Une lettre de souhaits a-t-elle force de loi?
Non — et le comprendre est essentiel pour bien l’utiliser. C’est un document d’orientation, non un instrument juridique. Le testament est le document ayant force de loi dirigeant comment une succession est distribuée; la lettre se tient à ses côtés, offrant une orientation personnelle que le liquidateur, l’exécuteur ou le fiduciaire peut considérer mais n’est pas contraint de suivre. Cette nature non contraignante n’est pas une faiblesse — c’est l’intérêt : elle laisse la lettre aborder des questions personnelles, flexibles et sensibles précisément parce qu’elle ne comporte aucune force juridique, et être mise à jour facilement. Mais cela signifie qu’une lettre ne doit jamais tenter de faire le travail d’un testament. Tout ce qui requiert une exécution juridique — distribution des biens, nomination d’un exécuteur ou tuteur, création d’une fiducie — appartient au testament, rédigé correctement. Une lettre qui tente de passer outre ou de contredire le testament peut créer confusion et conflit. Préparez-la aux côtés d’un testament correctement rédigé avec un avocat ou un notaire. Information générale, non un conseil juridique.

Que devrait contenir une lettre de souhaits?
Des questions personnelles et pratiques qu’un testament ne peut aborder correctement ou qui bénéficient d’une explication : préférences funéraires, d’inhumation ou commémoratives; indications sur la distribution des biens personnels et objets sentimentaux non traités spécifiquement dans le testament; le raisonnement derrière les décisions du testament, ce qui aide la famille à comprendre et réduit les conflits; indications pour les tuteurs sur l’éducation ou le soutien des enfants; et, lorsque le testament crée une fiducie, indications au fiduciaire sur l’exercice de la discrétion. Elle peut inclure des renseignements pratiques, comme où trouver des documents ou qui aviser.

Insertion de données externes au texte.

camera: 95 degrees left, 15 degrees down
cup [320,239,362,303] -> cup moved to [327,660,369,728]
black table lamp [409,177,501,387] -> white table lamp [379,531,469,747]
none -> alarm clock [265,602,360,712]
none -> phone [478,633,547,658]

Ce qu’elle ne devrait PAS inclure est tout ce qui doit avoir force de loi — distribution des biens, nomination d’un exécuteur ou tuteur, ou création d’une fiducie appartiennent tous au testament. La lettre complète le testament; elle n’en remplace aucune partie. Parce que la ligne importe et que la lettre ne doit pas contredire le testament, préparez les deux avec un avocat ou un notaire. Information générale, non un conseil juridique.

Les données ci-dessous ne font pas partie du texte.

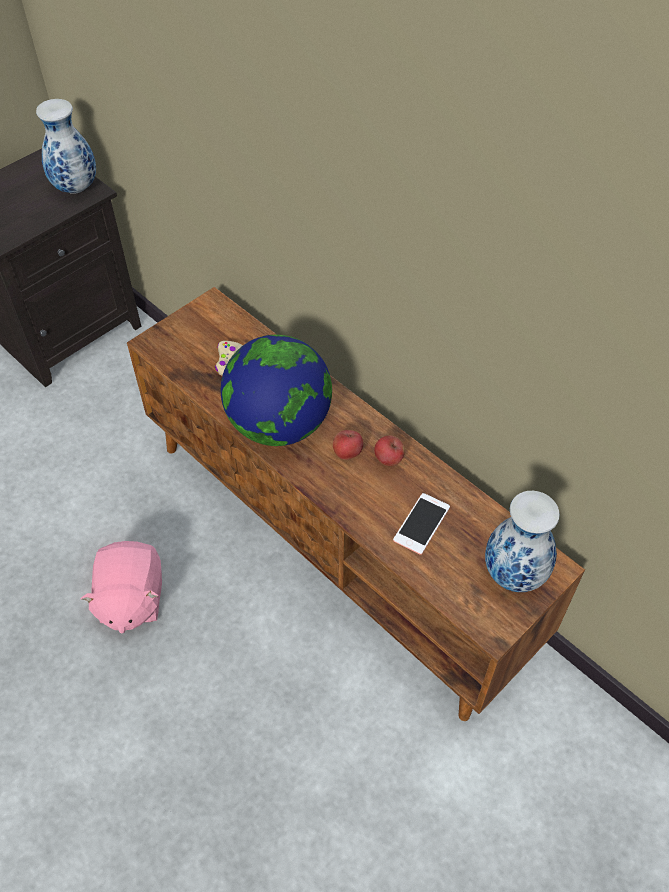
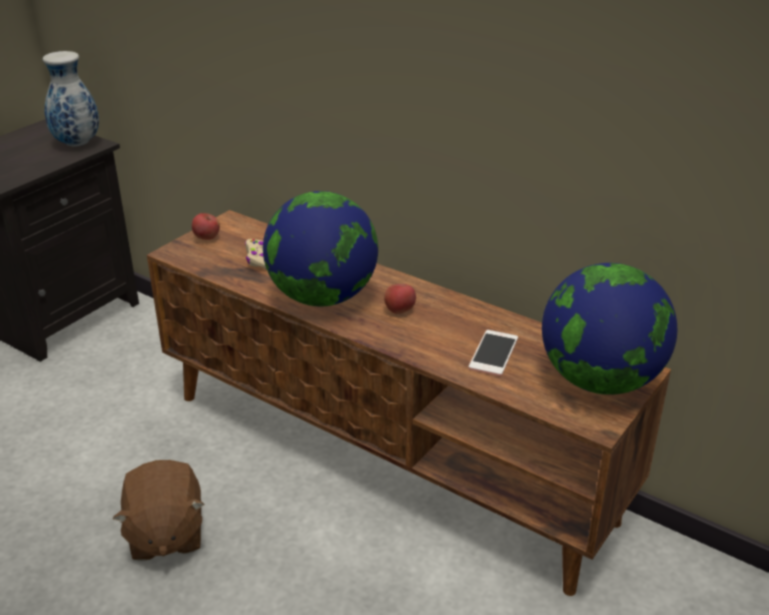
camera: 10 degrees left, 20 degrees down
pink plush toy [81,541,162,634] -> brown plush toy [113,460,204,561]
apple [374,435,405,466] -> apple moved to [192,213,220,240]
vase [485,491,560,592] -> globe [542,263,677,395]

Ai-je besoin d’une lettre de souhaits si j’ai un testament?
Elle est facultative, non obligatoire — un testament valide est le document essentiel, et une lettre est un complément utile plutôt qu’une nécessité. Cela dit, beaucoup y trouvent une réelle valeur, car un testament est un document juridique formel axé sur la distribution des biens ayant force de loi et n’est pas bien adapté aux questions personnelles, flexibles et sensibles qui comptent souvent le plus. Une lettre comble ce vide : préférences funéraires, guider la distribution d’objets sentimentaux, expliquer le raisonnement, et offrir une orientation personnelle aux tuteurs ou fiduciaires, le tout facile à mettre à jour. Pour les familles avec de jeunes enfants, une fiducie, ou des dynamiques complexes, elle peut être particulièrement utile. Elle ne remplace pas le testament ni ne comporte de force juridique, mais elle peut faciliter l’administration d’une succession et épargner à une famille incertitude et conflit. Parce qu’elle devrait être coordonnée avec un testament correctement rédigé, discutez-en avec un avocat ou, au Québec, un notaire. Information générale, non un conseil juridique.